**Work request**
Quote all entries exactly, leaving pictures aside.
### Extracted material
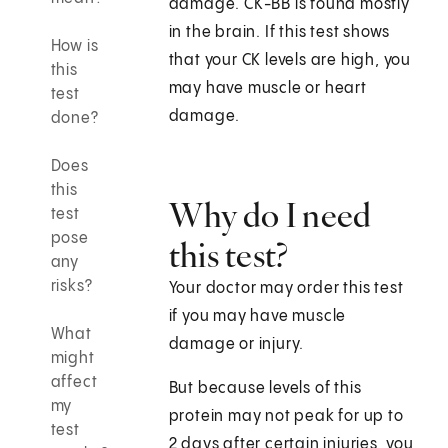
damage. CK-BB is found mostly
in the brain. If this test shows
How is
that your CK levels are high, you
this
may have muscle or heart
test
damage.
done?
Does
this
Why do I need
test
pose
this test?
any
risks?
Your doctor may order this test
if you may have muscle
What
damage or injury.
might
affect
But because levels of this
my
protein may not peak for up to
test
2 days after certain injuries, you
######
**Your solution**
damage. CK-BB is found mostly
in the brain. If this test shows
How is
that your CK levels are high, you
this
may have muscle or heart
test
damage.
done?
Does
this
Why do I need
test
pose
this test?
any
risks?
Your doctor may order this test
if you may have muscle
What
damage or injury.
might
affect
But because levels of this
my
protein may not peak for up to
test
2 days after certain injuries, you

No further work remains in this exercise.